* **WORK TASK**
Look through the data below and count each line where the word "flux" appears. Reply with the count alone.

Stored data entries

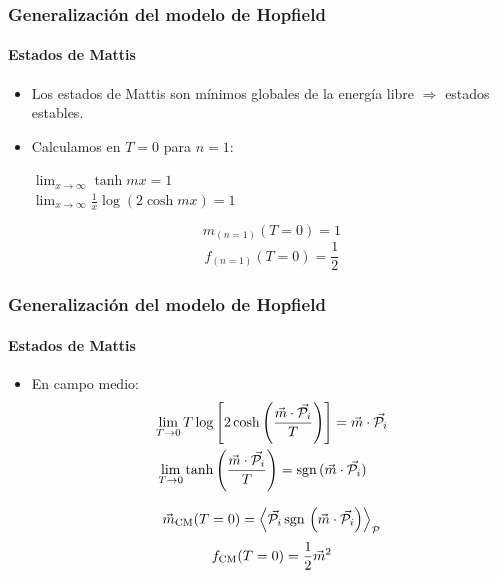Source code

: \documentclass[11pt]{beamer}
\begin{document}
\begin{frame}
\frametitle{Generalización del modelo de Hopfield}
\framesubtitle{Estados de Mattis}
\begin{itemize}
	\item Los estados de Mattis son mínimos globales de la energía libre $\Rightarrow$ estados estables.
	\item Calculamos en $T=0$ para $n=1$:
	\begin{center}
	$\lim_{x\rightarrow\infty}\tanh mx=1$ \\
	$\lim_{x\rightarrow\infty}\frac{1}{x}\log\left(2\cosh mx\right)=1$
	\end{center}
	
	\begin{displaymath}
	m_{(n=1)}(T=0)=1
	\end{displaymath}
	\begin{displaymath}
	f_{(n=1)}(T=0)=\frac{1}{2}
	\end{displaymath}	
\end{itemize}
\end{frame}

\begin{frame}
\frametitle{Generalización del modelo de Hopfield}
\framesubtitle{Estados de Mattis}
\begin{itemize}
	\item En campo medio:
	\begin{align*}
	\lim_{T\rightarrow0}T\log&\left[2\cosh\left(\frac{\vec{m}\cdot\vec{\mathcal{P}_i}}{T}\right)\right]=\vec{m}\cdot\vec{\mathcal{P}_i} \\
	\lim_{T\rightarrow0}\tanh&\left(\frac{\vec{m}\cdot\vec{\mathcal{P}_i}}{T}\right)=\textnormal{sgn}\,(\vec{m}\cdot\vec{\mathcal{P}_i})
	\end{align*}
	
	\begin{displaymath}
	\vec{m}_{\textnormal{CM}}(T=0)=\left<\vec{\mathcal{P}_i}\,\textnormal{sgn}\,\left(\vec{m}\cdot\vec{\mathcal{P}_i}\right)\right>_{\mathcal{P}}
	\end{displaymath}
	\begin{displaymath}
	f_{\textnormal{CM}}(T=0)=\frac{1}{2}\vec{m}^2
	\end{displaymath}
\end{itemize}
\end{frame}
\end{document}
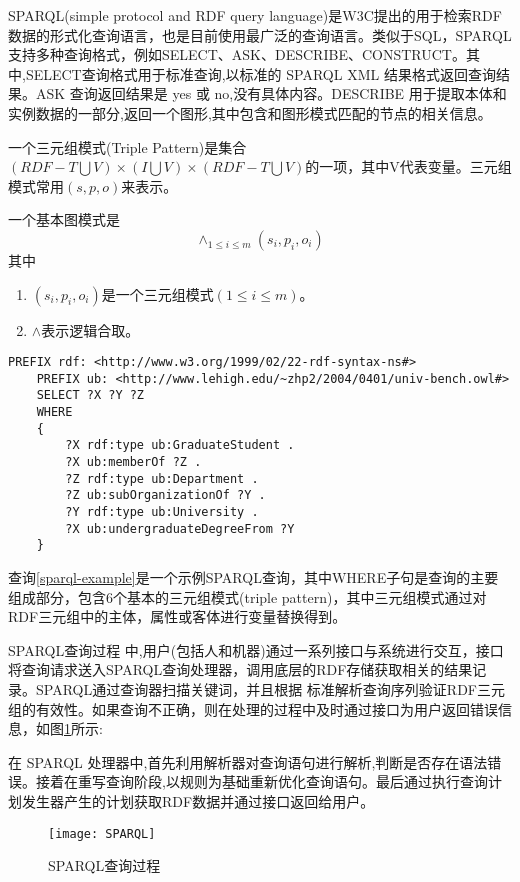 SPARQL(simple protocol and RDF query language)是W3C提出的用于检索RDF数据的形式化查询语言，也是目前使用最广泛的查询语言。类似于SQL，SPARQL支持多种查询格式，例如SELECT、ASK、DESCRIBE、CONSTRUCT。其中,SELECT查询格式用于标准查询,以标准的 SPARQL XML 结果格式返回查询结果。ASK 查询返回结果是 yes 或 no,没有具体内容。DESCRIBE 用于提取本体和实例数据的一部分,返回一个图形,其中包含和图形模式匹配的节点的相关信息。
\begin{definition}[（三元组模式）] 
    \label{Triple}   
    一个三元组模式(Triple Pattern)是集合$(RDF-T \bigcup V)\times(I \bigcup V)\times(RDF-T \bigcup V)$的一项，其中V代表变量。三元组模式常用$(s,p,o)$来表示。
\end{definition}
\begin{definition}    
    \label{BGP}
    一个基本图模式是$$\wedge_{1\leqslant i\leqslant m}(s_i,p_i,o_i)$$
    其中
    \begin{enumerate}
        \item $(s_i,p_i,o_i)$是一个三元组模式$(1 \leqslant  i \leqslant m)$。
        \item $\wedge$表示逻辑合取。
    \end{enumerate}
    
\end{definition}

\begin{lstlisting}[caption={SPARQL查询语句},label={sparql-example}]
    PREFIX rdf: <http://www.w3.org/1999/02/22-rdf-syntax-ns#>
    PREFIX ub: <http://www.lehigh.edu/~zhp2/2004/0401/univ-bench.owl#>
    SELECT ?X ?Y ?Z
    WHERE
    {
        ?X rdf:type ub:GraduateStudent .  
        ?X ub:memberOf ?Z .               
        ?Z rdf:type ub:Department .       
        ?Z ub:subOrganizationOf ?Y .      
        ?Y rdf:type ub:University .       
        ?X ub:undergraduateDegreeFrom ?Y  
    }
\end{lstlisting}
查询\ref{sparql-example}是一个示例SPARQL查询，其中WHERE子句是查询的主要组成部分，包含6个基本的三元组模式(triple pattern)，其中三元组模式通过对RDF三元组中的主体，属性或客体进行变量替换得到。

SPARQL查询过程 中,用户(包括人和机器)通过一系列接口与系统进行交互，接口将查询请求送入SPARQL查询处理器，调用底层的RDF存储获取相关的结果记录。SPARQL通过查询器扫描关键词，并且根据
标准解析查询序列验证RDF三元组的有效性。如果查询不正确，则在处理的过程中及时通过接口为用户返回错误信息，如图\ref{SPARQL查询过程}所示:

在 SPARQL 处理器中,首先利用解析器对查询语句进行解析,判断是否存在语法错误。接着在重写查询阶段,以规则为基础重新优化查询语句。最后通过执行查询计划发生器产生的计划获取RDF数据并通过接口返回给用户。
\begin{figure}[h]
\centering
\texttt{[image: SPARQL]}
\caption{SPARQL查询过程}
\label{SPARQL查询过程}
\end{figure}

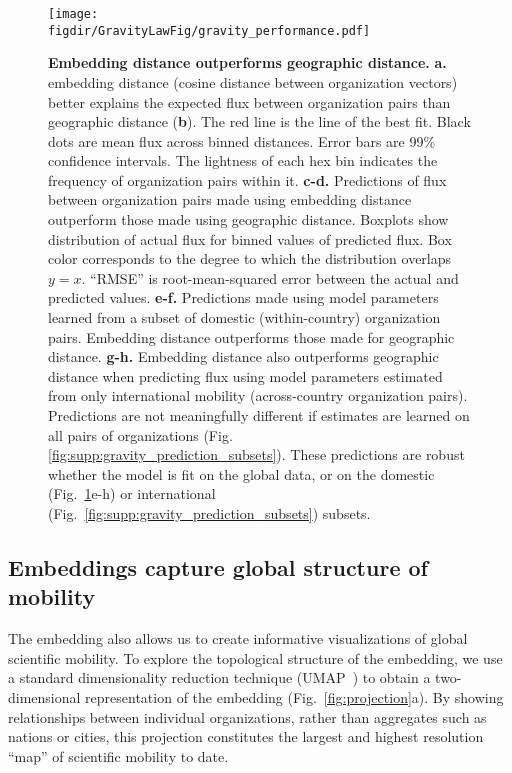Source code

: \documentclass[12pt]{article} %
\def\figdir{../Figs}
\begin{document}
%
%
\begin{figure}[h!]
	\centering
	\texttt{[image: \\figdir/GravityLawFig/gravity\_performance.pdf]}
	\caption{
		\textbf{Embedding distance outperforms geographic distance.}
		\textbf{a.} embedding distance (cosine distance between organization vectors) better explains the expected flux between organization pairs than geographic distance (\textbf{b}).
		The red line is the line of the best fit.
		Black dots are mean flux across binned distances.
		Error bars are 99\% confidence intervals.
		The lightness of each hex bin indicates the frequency of organization pairs within it.
		\textbf{c-d.} Predictions of flux between organization pairs made using embedding distance outperform those made using geographic distance.
		Boxplots show distribution of actual flux for binned values of predicted flux.
		Box color corresponds to the degree to which the distribution overlaps $y = x$.
		``RMSE'' is root-mean-squared error between the actual and predicted values.
		\textbf{e-f.} Predictions made using model parameters learned from a subset of domestic (within-country) organization pairs.
		Embedding distance outperforms those made for geographic distance.
		\textbf{g-h.} Embedding distance also outperforms geographic distance when predicting flux using model parameters estimated from only international mobility (across-country organization pairs).
		Predictions are not meaningfully different if estimates are learned on all pairs of organizations (Fig. \ref{fig:supp:gravity_prediction_subsets}).
		These predictions are robust whether the model is fit on the global data, or on the domestic (Fig.~\ref{fig:gravity_performance}e-h) or international (Fig.~\ref{fig:supp:gravity_prediction_subsets}) subsets.
	}
	\label{fig:gravity_performance}
\end{figure}


\subsection*{Embeddings capture global structure of mobility}

The embedding also allows us to create informative visualizations of global scientific mobility.
To explore the topological structure of the embedding, we use a standard dimensionality reduction technique (UMAP~\autocite{mcinnes2018umap}) to obtain a two-dimensional representation of the embedding (Fig.~\ref{fig:projection}a).
By showing relationships between individual organizations, rather than aggregates such as nations or cities, this projection constitutes the largest and highest resolution ``map'' of scientific mobility to date.
\end{document}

* **RESULT FOR THIS TASK**
5